■ Exercise aim
Spot each line in the records below where the word "lines" occurs, then copy it.

[Saved entries]
====================

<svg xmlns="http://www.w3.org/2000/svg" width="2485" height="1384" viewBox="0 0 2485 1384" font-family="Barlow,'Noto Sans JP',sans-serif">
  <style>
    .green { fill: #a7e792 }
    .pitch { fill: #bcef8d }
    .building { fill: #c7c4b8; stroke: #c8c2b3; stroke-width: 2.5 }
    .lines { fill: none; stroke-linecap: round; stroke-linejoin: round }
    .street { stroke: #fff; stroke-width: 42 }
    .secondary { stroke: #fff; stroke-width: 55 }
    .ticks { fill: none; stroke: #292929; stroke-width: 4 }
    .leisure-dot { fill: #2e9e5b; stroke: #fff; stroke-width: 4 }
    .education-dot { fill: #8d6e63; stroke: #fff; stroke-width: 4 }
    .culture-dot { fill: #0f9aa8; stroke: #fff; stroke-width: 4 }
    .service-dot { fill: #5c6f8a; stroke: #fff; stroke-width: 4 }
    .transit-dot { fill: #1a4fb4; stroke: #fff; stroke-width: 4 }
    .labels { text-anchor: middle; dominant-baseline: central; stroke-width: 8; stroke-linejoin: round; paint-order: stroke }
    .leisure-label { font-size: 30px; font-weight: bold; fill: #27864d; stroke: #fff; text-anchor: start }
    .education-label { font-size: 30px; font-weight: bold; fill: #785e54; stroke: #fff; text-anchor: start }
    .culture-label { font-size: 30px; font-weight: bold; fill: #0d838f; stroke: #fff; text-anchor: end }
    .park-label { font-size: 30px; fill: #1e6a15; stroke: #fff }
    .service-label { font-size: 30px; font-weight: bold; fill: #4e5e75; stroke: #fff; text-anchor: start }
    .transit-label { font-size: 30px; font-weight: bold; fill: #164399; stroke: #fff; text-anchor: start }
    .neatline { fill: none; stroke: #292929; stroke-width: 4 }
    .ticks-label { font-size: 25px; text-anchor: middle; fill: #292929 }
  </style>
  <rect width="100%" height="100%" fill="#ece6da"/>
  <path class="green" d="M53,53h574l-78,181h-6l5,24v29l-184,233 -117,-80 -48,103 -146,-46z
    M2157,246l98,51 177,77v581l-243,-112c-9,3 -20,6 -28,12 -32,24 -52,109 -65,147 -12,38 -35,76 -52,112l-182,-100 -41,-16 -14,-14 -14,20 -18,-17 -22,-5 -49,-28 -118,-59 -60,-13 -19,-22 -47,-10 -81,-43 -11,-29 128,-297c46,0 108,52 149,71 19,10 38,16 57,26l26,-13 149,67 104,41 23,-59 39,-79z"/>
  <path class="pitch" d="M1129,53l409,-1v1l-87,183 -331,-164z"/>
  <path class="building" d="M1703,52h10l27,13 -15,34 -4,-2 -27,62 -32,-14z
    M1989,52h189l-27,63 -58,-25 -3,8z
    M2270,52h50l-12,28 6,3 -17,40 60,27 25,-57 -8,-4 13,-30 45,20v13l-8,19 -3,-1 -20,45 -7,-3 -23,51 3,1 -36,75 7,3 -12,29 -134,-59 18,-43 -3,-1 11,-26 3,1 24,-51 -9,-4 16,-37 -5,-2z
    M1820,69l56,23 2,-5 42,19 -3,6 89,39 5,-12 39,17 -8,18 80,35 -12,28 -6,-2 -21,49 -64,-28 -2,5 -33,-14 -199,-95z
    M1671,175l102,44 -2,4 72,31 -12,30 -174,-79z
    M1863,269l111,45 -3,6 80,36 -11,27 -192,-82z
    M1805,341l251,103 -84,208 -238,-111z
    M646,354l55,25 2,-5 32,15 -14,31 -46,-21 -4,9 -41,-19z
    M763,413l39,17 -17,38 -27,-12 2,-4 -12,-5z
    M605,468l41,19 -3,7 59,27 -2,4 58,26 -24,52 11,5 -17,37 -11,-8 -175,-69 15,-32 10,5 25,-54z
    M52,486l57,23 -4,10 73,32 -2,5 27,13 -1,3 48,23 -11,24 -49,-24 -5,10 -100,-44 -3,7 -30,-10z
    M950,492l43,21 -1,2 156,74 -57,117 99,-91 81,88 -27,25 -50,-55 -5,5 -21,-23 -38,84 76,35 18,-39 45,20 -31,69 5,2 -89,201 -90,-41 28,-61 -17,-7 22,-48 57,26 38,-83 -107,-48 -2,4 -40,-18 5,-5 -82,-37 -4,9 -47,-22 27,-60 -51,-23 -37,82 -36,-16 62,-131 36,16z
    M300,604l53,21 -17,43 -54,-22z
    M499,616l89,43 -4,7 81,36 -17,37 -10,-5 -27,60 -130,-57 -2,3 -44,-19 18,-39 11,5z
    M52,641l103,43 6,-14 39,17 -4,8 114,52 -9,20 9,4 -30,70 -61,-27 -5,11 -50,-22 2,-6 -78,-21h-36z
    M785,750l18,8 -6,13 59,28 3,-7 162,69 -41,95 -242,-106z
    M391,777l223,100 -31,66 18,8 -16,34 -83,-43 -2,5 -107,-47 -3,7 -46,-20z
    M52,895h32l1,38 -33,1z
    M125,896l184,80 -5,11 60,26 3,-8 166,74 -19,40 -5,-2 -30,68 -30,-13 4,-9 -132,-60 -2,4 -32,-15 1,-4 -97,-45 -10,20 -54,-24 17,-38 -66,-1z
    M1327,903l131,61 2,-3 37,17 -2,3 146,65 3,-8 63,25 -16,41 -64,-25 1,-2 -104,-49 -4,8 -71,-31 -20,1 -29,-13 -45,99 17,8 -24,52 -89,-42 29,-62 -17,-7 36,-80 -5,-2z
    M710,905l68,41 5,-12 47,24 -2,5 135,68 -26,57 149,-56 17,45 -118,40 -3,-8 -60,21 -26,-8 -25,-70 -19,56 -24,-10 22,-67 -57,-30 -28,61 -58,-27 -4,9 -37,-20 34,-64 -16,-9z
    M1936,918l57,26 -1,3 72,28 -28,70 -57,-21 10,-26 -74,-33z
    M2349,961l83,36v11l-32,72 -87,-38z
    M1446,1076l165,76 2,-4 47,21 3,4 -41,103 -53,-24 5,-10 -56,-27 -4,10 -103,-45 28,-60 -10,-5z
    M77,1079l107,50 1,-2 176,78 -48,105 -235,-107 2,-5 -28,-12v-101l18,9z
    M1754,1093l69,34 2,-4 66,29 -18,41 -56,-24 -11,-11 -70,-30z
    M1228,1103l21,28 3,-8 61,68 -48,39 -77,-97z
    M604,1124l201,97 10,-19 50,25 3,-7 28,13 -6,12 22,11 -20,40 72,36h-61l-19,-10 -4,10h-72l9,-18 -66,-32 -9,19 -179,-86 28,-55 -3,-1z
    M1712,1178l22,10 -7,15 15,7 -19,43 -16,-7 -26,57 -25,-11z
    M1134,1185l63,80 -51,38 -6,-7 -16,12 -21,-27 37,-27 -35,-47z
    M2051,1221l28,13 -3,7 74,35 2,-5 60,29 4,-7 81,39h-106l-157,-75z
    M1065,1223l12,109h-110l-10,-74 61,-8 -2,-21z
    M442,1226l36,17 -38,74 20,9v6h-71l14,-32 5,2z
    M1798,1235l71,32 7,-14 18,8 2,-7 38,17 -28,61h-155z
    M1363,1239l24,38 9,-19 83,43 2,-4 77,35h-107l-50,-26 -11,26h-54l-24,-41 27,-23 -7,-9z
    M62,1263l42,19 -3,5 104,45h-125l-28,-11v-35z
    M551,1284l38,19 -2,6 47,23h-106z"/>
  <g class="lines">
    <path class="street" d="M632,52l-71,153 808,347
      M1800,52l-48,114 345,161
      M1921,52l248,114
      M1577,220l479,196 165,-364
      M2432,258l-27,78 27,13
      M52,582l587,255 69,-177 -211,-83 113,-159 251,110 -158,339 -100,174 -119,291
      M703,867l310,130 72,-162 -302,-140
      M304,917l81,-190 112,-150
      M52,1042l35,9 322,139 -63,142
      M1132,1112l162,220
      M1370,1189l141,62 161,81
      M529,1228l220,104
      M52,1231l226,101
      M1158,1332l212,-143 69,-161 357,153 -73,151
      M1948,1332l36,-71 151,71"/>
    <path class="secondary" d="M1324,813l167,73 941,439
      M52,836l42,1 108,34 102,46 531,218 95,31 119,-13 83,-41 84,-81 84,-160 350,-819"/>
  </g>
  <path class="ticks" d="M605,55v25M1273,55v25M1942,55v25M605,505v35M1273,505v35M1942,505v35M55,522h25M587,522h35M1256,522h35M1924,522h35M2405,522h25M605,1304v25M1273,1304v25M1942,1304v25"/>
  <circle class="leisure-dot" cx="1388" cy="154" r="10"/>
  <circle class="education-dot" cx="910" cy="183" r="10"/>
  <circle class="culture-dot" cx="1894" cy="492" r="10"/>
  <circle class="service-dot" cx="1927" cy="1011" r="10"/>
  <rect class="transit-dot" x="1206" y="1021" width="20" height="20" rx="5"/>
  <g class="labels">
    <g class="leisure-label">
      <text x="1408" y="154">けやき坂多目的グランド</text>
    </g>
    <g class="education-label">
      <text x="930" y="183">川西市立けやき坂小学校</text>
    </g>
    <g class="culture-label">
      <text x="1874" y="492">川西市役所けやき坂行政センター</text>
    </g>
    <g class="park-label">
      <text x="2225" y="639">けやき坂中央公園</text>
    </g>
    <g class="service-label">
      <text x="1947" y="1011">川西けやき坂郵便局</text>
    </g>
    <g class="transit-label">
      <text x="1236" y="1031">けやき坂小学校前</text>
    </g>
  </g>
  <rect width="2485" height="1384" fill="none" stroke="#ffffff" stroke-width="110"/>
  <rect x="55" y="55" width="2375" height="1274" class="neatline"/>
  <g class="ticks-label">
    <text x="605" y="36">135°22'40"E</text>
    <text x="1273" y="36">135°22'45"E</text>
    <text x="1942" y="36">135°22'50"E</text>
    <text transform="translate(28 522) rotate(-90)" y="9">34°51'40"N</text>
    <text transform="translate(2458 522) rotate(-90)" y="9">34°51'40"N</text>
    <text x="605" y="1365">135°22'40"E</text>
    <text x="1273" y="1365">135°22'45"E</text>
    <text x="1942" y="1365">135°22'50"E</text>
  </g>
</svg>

====================

■ Worked solution
    .lines { fill: none; stroke-linecap: round; stroke-linejoin: round }
  <g class="lines">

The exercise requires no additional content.